- The Washington Times - Monday, January 28, 2013

A congressman who served as Marine officer in Iraq and Afghanistan says “it’s crazy” that a Pakistani fertilizer maker is being allowed to build a plant in the U.S. while it rejects Pentagon pleas to control its products that end up in homemade bombs that kill American troops.

The Washington Times reported Sunday that the Fatima Group of Pakistan has approval from Indiana to receive $1.27 billion in tax-exempt bond proceeds to build its first fertilizer plant in America.

Fatima is the sole producer of calcium ammonium nitrate, or CAN, that is used by the Taliban in homemade bombs that kill and maim U.S. troops in Afghanistan. The corporation has rejected Pentagon requests to dye the material so that border guards can identify it, and to take steps that would aid in the U.S. being able to track shipments.
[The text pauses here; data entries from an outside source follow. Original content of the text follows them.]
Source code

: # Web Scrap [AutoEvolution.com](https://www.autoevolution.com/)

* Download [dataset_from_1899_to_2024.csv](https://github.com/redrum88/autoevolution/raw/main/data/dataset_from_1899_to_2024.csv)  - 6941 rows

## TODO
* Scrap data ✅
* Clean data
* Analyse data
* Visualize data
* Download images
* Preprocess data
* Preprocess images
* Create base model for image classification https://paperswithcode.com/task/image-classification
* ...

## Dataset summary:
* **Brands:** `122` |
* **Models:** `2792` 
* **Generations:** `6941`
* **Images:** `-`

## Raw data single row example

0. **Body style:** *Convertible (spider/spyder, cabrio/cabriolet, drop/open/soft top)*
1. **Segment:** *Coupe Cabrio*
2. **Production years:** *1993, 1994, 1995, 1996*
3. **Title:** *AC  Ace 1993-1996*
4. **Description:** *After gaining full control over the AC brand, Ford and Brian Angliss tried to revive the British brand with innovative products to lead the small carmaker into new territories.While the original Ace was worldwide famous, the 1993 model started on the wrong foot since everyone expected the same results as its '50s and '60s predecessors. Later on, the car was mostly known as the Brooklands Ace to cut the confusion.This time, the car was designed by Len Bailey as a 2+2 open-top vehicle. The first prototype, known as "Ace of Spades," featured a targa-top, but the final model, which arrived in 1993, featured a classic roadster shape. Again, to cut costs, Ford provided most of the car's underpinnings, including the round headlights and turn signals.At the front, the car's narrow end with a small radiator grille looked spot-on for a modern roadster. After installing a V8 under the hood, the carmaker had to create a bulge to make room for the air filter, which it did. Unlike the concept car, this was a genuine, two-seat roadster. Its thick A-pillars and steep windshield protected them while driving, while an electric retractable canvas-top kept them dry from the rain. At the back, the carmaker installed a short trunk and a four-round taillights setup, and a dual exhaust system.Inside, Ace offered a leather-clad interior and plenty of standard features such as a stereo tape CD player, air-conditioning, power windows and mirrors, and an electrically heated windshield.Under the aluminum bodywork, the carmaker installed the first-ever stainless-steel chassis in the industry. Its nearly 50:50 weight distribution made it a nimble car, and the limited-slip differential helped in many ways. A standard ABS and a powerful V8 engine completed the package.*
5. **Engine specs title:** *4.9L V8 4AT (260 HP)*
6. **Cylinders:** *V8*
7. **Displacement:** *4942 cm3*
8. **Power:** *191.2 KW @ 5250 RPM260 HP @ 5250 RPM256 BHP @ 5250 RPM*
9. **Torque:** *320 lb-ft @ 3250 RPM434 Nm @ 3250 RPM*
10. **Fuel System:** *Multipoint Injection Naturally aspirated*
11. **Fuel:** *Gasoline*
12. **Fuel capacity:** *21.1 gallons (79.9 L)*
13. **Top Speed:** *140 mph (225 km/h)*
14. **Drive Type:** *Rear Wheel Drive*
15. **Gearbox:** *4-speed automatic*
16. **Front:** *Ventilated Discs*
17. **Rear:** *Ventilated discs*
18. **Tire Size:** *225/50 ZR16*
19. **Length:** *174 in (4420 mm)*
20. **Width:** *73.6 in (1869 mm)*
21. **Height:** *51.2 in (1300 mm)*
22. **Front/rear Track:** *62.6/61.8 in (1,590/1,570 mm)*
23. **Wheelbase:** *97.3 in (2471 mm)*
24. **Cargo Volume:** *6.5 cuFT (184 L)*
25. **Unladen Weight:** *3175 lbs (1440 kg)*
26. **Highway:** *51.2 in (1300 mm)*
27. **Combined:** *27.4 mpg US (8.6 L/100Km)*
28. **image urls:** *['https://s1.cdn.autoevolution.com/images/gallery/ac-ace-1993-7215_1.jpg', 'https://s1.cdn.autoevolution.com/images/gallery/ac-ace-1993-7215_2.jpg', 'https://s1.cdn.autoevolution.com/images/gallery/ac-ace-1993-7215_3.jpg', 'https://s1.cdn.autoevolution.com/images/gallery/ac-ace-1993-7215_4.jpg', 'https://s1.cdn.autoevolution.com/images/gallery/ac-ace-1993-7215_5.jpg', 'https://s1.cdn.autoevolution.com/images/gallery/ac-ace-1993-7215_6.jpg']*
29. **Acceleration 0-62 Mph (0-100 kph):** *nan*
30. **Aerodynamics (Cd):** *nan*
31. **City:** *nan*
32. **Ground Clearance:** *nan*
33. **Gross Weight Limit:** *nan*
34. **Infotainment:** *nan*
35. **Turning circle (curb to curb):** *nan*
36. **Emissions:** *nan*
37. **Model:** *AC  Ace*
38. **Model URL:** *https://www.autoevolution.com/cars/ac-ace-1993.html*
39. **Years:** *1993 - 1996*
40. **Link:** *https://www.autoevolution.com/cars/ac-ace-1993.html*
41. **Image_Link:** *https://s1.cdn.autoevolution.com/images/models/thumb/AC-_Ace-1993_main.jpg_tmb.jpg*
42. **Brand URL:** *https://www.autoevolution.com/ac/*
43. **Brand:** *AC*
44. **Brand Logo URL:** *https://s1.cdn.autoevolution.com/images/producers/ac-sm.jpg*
“It’s crazy,” said Rep. Duncan Hunter, California Republican, referring to Fatima as a “pseudo-terrorist organization that won’t comply with any of our requests.”

“We’re not asking them to curtail production,” said Mr. Hunter, who has been a leading voice in Congress in urging the Pentagon to come up with ways to defeat homemade bombs. “At the very least, dye it. And their answer is ‘no.’ And not only ‘no,’ but now we’re going to take advantage of a tax exempt scenario and move into the American market but still creating the calcium ammonium nitrate that’s going to kill Americans in Afghanistan. That is absolutely nuts.”

The tax-exempt bonds will allow Fatima to pay a lower interest rate to lenders.

“At the very least, they should have to comply with our requests for them to manage their [calcium ammonium nitrate] better. Fatima controls it all,” Mr. Hunter said, adding that Fatima’s assistance could drastically reduce the number of homemade bombs in Afghanistan. “I think the State Department is totally inept when it comes to being able to have oversight on things like this. This should not have gotten to this point.”

Mr. Hunter also said that Fatima is influenced by “bad actors in Pakistan who want to create havoc and chaos in Afghanistan and thwart the U.S. efforts there has ties to Fatima.” He declined to elaborate.

But a government source who was informed of the congressman’s comments said there is evidence that Pakistan’s Inter-Services Intelligence (ISI) agency is influencing Fatima.

Elements of ISI helped establish the Taliban in Afghanistan as an ally on its western front, and U.S. intelligence sources say ISI continues to help the insurgents to this day in their war with the elected government in Kabul.

The Pakistani Embassy in Washington did not respond to questions from The Times.

The revelation that Fatima has been ignoring Pentagon appeals came in Dec. 13 testimony from Army Lt. Gen. Michael Barbero, who heads the Defense Department’s Joint Improvised Explosive Device Defeat Organization.

In blunt criticism of Fatima, Gen. Barbero told a Senate Foreign Relations subcommittee that he had met the Fatima leaders and urged them to take several steps, including dyeing the CAN. The company said no, and further contact was cut off by the Pakistan government.

“The producers within Pakistan have been less than cooperative,” said Gen. Barbero, adding that Fatima-produced [calcium ammonium nitrate] is only form of the substance making its way across the border.

“Despite making minor packaging, tracking and marketing changes, they have not implemented any effective product security or stewardship efforts,” he testified.

At the time of his testimony, nearly 1,900 Americans in Afghanistan had been killed or otherwise injured by homemade bombs in 2012.